Arts and Entertainment
|Collecting art? Take Halima Taha’s advice: Go for what you like|
|Gathering works an ‘opportunity for self-discovery’|
|Published Thursday, April 5, 2018 9:36 am|
Collecting art doesn’t require training.
|PHOTO | ASHLEY MAHONEY|
|Art collector Halima Taha spoke at the Harvey B. Gantt Center recently on collecting as a means of “self-discovery” of experiences people want in their lives on a permanent basis.|
Halima Taha recently spoke at the Harvey B. Gantt Center on the topic, where she addressed aspiring artists, students as well as seasoned collectors. She shared insights she first penned two decades ago in her ground breaking book “Collecting African American Art: Works on Paper and Canvas.”
“Collecting is a basic part of the human personality,” Taha said. “Many of us begin collecting by starting with books and coins and stamps and posters and Matchbox cars, and we do so without much advice or training, but somehow we feel that collecting art is a full-time affair, and it’s really not.”

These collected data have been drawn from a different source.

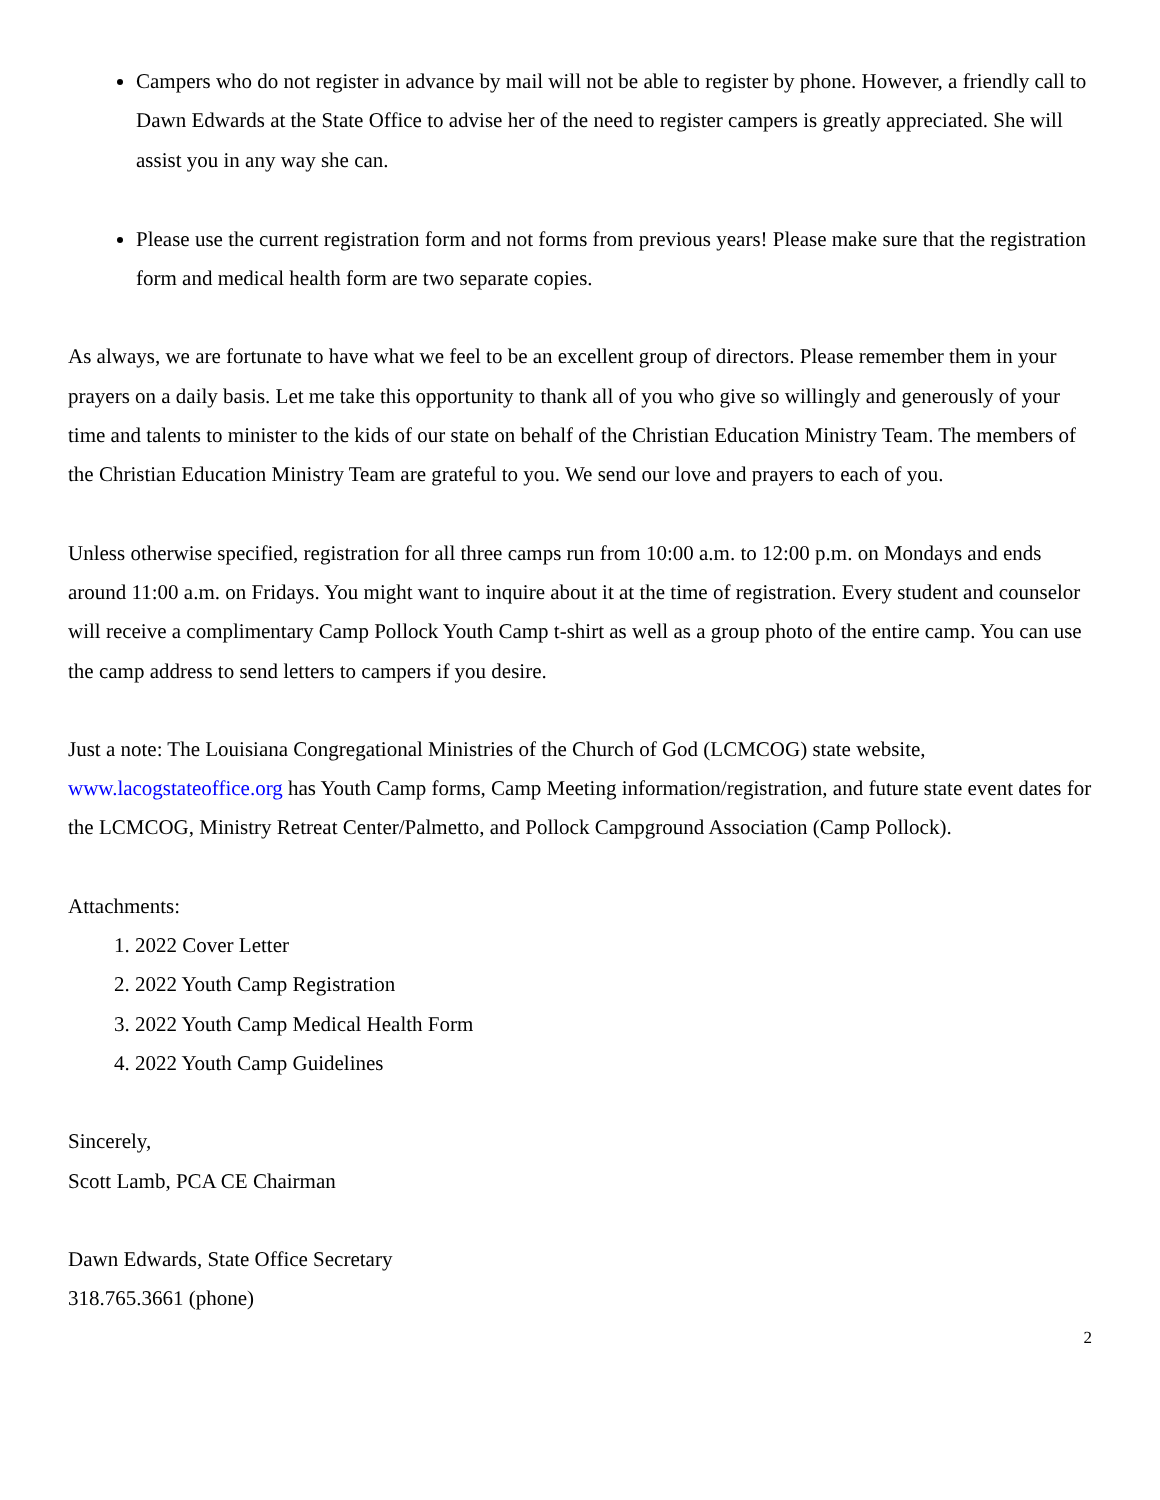Campers who do not register in advance by mail will not be able to register by phone. However, a friendly call to Dawn Edwards at the State Office to advise her of the need to register campers is greatly appreciated. She will assist you in any way she can.
Please use the current registration form and not forms from previous years! Please make sure that the registration form and medical health form are two separate copies.
As always, we are fortunate to have what we feel to be an excellent group of directors. Please remember them in your prayers on a daily basis. Let me take this opportunity to thank all of you who give so willingly and generously of your time and talents to minister to the kids of our state on behalf of the Christian Education Ministry Team. The members of the Christian Education Ministry Team are grateful to you. We send our love and prayers to each of you.
Unless otherwise specified, registration for all three camps run from 10:00 a.m. to 12:00 p.m. on Mondays and ends around 11:00 a.m. on Fridays. You might want to inquire about it at the time of registration. Every student and counselor will receive a complimentary Camp Pollock Youth Camp t-shirt as well as a group photo of the entire camp. You can use the camp address to send letters to campers if you desire.
Just a note: The Louisiana Congregational Ministries of the Church of God (LCMCOG) state website, www.lacogstateoffice.org has Youth Camp forms, Camp Meeting information/registration, and future state event dates for the LCMCOG, Ministry Retreat Center/Palmetto, and Pollock Campground Association (Camp Pollock).
Attachments:
1. 2022 Cover Letter
2. 2022 Youth Camp Registration
3. 2022 Youth Camp Medical Health Form
4. 2022 Youth Camp Guidelines
Sincerely,
Scott Lamb, PCA CE Chairman
Dawn Edwards, State Office Secretary
318.765.3661 (phone)
2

Taha advocates collecting as a path for what she calls “self-discovery.”
“It’s a great opportunity for self-discovery through looking at art, reading, speaking to artists, meeting art professionals, going to museums, going to galleries,” Taha said. “In that process, it’s a great opportunity for self-discovery about oneself, other people and the world in which we live.”
She explained how the stimulation of the experience becomes something that people want in their lives on a permanent basis, rather than as an isolated memory, thus the decision to begin acquiring works.

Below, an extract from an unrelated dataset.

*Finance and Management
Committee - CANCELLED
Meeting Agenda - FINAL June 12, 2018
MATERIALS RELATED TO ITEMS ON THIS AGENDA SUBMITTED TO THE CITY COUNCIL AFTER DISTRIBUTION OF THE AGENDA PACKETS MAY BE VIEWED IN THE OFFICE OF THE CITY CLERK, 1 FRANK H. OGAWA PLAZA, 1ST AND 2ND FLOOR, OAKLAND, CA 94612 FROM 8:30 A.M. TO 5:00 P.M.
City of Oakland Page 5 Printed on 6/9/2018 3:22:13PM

“In that process, people generally decide that they want to acquire a part of that experience,” Taha said. “It usually manifests in collecting works on paper, inclusive of prints or photography, or works on canvas or sculpture, or even textile works.”
Each collection has its own definitive qualities, which inevitably evolve, but the best place to start is with pieces you like, not with what you think you should like.

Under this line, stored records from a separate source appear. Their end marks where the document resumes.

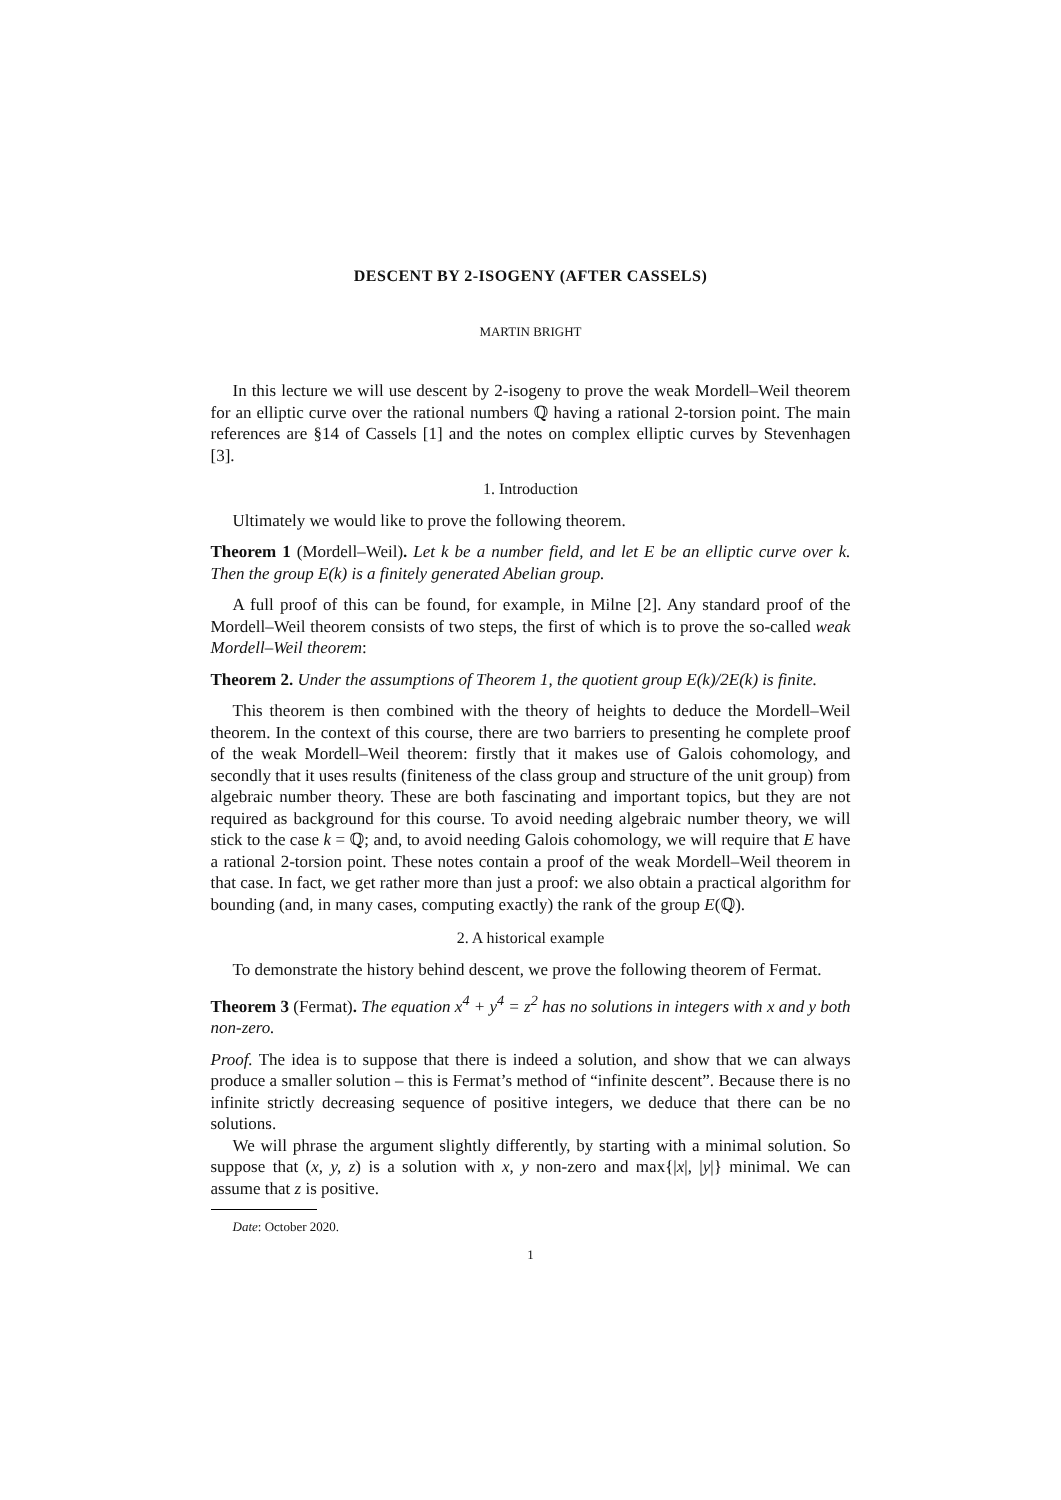DESCENT BY 2-ISOGENY (AFTER CASSELS)
MARTIN BRIGHT
In this lecture we will use descent by 2-isogeny to prove the weak Mordell–Weil theorem for an elliptic curve over the rational numbers ℚ having a rational 2-torsion point. The main references are §14 of Cassels [1] and the notes on complex elliptic curves by Stevenhagen [3].
1. Introduction
Ultimately we would like to prove the following theorem.
Theorem 1 (Mordell–Weil). Let k be a number field, and let E be an elliptic curve over k. Then the group E(k) is a finitely generated Abelian group.
A full proof of this can be found, for example, in Milne [2]. Any standard proof of the Mordell–Weil theorem consists of two steps, the first of which is to prove the so-called weak Mordell–Weil theorem:
Theorem 2. Under the assumptions of Theorem 1, the quotient group E(k)/2E(k) is finite.
This theorem is then combined with the theory of heights to deduce the Mordell–Weil theorem. In the context of this course, there are two barriers to presenting he complete proof of the weak Mordell–Weil theorem: firstly that it makes use of Galois cohomology, and secondly that it uses results (finiteness of the class group and structure of the unit group) from algebraic number theory. These are both fascinating and important topics, but they are not required as background for this course. To avoid needing algebraic number theory, we will stick to the case k = ℚ; and, to avoid needing Galois cohomology, we will require that E have a rational 2-torsion point. These notes contain a proof of the weak Mordell–Weil theorem in that case. In fact, we get rather more than just a proof: we also obtain a practical algorithm for bounding (and, in many cases, computing exactly) the rank of the group E(ℚ).
2. A historical example
To demonstrate the history behind descent, we prove the following theorem of Fermat.
Theorem 3 (Fermat). The equation x<sup>4</sup> + y<sup>4</sup> = z<sup>2</sup> has no solutions in integers with x and y both non-zero.
Proof. The idea is to suppose that there is indeed a solution, and show that we can always produce a smaller solution – this is Fermat’s method of “infinite descent”. Because there is no infinite strictly decreasing sequence of positive integers, we deduce that there can be no solutions.
We will phrase the argument slightly differently, by starting with a minimal solution. So suppose that (x, y, z) is a solution with x, y non-zero and max{|x|, |y|} minimal. We can assume that z is positive.
Date: October 2020.
1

“When people begin collecting, they usually start, and I always encourage people to stay in this place, of collecting what they like,” Taha said. “It’s important to collect what you like, because we are all as unique as our individual fingerprints. Our collections reflect that individual, unique qualities that make our homes our own. They also enable us when we share collections as collectors to institutions as they travel, it allows other people to gain insight into a whole different perspective and sensibility.”